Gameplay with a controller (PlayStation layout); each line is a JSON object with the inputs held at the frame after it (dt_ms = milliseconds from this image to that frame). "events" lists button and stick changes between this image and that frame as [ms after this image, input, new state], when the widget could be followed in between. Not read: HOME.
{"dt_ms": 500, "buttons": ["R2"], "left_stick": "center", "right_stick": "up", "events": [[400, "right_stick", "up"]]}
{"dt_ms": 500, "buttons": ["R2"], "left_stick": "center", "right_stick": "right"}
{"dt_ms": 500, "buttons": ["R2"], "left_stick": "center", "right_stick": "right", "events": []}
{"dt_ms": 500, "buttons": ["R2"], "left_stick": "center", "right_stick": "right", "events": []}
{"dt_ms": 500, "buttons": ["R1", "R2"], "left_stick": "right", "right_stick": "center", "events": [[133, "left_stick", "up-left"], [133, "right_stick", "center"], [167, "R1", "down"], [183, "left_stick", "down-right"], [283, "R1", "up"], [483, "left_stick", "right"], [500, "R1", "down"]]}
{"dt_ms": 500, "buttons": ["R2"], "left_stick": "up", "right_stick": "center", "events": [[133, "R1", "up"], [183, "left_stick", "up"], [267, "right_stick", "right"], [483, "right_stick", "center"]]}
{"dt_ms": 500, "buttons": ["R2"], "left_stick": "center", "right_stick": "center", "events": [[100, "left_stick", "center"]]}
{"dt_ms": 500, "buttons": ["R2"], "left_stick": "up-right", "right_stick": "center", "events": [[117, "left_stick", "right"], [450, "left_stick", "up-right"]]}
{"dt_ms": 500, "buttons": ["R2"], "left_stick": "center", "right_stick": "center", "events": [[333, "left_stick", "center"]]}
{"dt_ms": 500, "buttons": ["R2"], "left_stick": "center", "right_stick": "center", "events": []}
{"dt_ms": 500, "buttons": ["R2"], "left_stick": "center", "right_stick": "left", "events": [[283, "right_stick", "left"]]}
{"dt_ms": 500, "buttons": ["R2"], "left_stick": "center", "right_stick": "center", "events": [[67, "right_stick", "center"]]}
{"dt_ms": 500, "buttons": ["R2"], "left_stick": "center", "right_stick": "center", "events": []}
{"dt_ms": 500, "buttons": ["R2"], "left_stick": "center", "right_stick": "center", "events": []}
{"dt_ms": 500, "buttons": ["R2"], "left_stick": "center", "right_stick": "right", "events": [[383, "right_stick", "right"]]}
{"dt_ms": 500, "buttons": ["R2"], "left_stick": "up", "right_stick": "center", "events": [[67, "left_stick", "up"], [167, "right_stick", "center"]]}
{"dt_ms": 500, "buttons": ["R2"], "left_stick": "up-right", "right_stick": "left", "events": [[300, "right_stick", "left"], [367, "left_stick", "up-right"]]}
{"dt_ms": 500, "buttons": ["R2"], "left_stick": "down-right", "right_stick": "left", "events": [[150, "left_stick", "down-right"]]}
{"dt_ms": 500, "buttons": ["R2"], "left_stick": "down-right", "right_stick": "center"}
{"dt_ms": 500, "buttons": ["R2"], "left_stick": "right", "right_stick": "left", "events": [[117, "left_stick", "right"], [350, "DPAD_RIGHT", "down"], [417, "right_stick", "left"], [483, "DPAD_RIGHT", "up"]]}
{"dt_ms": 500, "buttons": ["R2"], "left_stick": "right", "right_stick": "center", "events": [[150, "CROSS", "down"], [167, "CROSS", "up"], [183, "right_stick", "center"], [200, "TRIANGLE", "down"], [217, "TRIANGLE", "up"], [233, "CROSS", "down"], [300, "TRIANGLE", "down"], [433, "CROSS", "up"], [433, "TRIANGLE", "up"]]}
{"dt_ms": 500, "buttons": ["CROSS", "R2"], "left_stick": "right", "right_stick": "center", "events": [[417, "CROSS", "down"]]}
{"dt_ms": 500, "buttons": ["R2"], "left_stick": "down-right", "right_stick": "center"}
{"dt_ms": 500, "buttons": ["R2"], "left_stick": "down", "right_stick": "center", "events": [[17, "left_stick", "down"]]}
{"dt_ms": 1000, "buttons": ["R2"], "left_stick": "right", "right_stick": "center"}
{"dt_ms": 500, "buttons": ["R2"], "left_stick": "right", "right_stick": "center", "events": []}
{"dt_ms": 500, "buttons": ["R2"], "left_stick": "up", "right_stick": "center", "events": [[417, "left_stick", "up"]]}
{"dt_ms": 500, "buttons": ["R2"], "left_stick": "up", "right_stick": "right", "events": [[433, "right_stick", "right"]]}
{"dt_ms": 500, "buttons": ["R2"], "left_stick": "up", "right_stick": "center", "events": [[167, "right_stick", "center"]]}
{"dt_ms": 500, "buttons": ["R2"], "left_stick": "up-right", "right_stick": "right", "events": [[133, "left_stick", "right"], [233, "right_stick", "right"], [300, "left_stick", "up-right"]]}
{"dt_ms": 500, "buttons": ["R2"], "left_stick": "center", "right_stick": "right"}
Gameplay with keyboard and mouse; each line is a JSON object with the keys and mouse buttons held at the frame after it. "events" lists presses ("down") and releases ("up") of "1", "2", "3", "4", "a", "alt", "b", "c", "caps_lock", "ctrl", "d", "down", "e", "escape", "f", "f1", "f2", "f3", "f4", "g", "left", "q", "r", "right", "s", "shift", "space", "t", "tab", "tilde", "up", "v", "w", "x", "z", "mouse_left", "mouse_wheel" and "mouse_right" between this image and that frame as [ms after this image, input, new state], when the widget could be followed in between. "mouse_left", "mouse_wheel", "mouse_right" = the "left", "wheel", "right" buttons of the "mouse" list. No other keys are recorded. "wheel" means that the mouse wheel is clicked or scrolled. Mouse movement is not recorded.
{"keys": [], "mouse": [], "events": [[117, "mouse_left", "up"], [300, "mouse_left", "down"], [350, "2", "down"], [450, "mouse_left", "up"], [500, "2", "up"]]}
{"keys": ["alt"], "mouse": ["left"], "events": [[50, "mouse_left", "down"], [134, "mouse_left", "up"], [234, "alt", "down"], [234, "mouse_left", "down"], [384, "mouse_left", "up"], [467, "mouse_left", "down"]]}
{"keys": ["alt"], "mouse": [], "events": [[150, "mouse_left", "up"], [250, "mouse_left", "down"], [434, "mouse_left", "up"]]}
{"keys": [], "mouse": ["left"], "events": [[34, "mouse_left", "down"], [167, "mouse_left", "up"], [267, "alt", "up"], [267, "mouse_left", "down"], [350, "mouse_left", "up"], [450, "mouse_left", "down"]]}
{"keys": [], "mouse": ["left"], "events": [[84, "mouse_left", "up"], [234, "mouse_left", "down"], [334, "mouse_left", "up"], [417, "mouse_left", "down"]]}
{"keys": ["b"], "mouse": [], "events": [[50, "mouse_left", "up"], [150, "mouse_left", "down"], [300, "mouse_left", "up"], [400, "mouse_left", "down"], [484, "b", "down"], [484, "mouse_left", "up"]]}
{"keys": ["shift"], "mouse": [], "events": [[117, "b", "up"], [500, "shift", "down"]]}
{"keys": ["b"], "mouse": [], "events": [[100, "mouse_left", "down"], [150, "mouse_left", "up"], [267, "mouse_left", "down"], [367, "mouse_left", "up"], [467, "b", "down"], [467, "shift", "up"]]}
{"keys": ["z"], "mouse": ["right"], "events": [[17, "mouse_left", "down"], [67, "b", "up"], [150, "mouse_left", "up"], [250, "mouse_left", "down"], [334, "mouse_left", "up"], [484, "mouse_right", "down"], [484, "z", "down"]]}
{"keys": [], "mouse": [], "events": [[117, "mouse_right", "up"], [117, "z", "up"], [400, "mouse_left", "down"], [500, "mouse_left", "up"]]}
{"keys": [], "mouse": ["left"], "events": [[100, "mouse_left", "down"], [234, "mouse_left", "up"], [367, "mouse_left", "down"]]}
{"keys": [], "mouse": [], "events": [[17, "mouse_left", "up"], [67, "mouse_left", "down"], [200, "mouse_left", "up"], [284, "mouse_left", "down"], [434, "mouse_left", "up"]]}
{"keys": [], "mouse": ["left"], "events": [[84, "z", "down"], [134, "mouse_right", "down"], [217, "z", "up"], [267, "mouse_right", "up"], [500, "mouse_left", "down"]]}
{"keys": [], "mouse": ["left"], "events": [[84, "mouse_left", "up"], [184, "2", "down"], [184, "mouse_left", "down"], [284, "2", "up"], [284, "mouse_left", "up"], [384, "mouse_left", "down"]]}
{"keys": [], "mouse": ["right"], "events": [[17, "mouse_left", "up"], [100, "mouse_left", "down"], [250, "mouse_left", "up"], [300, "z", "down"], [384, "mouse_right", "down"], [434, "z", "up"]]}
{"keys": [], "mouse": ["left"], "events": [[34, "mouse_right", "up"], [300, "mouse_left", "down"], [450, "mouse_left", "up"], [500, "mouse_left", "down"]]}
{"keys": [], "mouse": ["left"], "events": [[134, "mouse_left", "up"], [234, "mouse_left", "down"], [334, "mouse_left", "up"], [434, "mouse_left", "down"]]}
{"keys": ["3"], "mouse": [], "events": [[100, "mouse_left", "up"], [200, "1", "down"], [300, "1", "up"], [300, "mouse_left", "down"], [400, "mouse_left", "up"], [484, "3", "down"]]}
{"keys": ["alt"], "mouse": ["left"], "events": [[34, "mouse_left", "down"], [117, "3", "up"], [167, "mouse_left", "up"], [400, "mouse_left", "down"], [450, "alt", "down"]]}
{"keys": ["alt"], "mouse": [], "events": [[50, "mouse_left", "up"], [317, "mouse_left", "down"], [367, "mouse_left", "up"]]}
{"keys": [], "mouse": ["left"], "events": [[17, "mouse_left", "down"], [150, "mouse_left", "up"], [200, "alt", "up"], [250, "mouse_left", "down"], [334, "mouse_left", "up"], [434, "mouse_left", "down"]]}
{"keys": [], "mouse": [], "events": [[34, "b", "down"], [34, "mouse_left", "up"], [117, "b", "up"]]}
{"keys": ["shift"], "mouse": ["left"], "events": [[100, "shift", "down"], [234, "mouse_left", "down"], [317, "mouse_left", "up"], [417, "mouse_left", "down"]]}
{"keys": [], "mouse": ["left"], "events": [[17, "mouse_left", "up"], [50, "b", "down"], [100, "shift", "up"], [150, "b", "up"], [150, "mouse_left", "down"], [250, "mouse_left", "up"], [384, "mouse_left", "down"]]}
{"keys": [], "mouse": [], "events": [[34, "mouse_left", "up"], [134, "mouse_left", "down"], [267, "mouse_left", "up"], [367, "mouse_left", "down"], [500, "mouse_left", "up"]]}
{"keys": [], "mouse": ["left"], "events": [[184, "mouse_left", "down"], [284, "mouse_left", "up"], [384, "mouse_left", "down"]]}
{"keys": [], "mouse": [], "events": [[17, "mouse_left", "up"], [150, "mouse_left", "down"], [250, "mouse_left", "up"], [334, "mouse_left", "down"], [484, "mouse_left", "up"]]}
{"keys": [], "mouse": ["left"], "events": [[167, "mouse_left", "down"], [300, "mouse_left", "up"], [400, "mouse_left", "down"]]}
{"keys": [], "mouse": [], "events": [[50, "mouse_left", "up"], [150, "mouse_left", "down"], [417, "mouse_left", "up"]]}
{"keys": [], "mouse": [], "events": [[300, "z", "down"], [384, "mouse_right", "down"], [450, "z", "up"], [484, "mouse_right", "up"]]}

* * *

How to complete this task
Copy all lines from the data that hold the word "followed".

Finished task
Gameplay with a controller (PlayStation layout); each line is a JSON object with the inputs held at the frame after it (dt_ms = milliseconds from this image to that frame). "events" lists button and stick changes between this image and that frame as [ms after this image, input, new state], when the widget could be followed in between. Not read: HOME.
Gameplay with keyboard and mouse; each line is a JSON object with the keys and mouse buttons held at the frame after it. "events" lists presses ("down") and releases ("up") of "1", "2", "3", "4", "a", "alt", "b", "c", "caps_lock", "ctrl", "d", "down", "e", "escape", "f", "f1", "f2", "f3", "f4", "g", "left", "q", "r", "right", "s", "shift", "space", "t", "tab", "tilde", "up", "v", "w", "x", "z", "mouse_left", "mouse_wheel" and "mouse_right" between this image and that frame as [ms after this image, input, new state], when the widget could be followed in between. "mouse_left", "mouse_wheel", "mouse_right" = the "left", "wheel", "right" buttons of the "mouse" list. No other keys are recorded. "wheel" means that the mouse wheel is clicked or scrolled. Mouse movement is not recorded.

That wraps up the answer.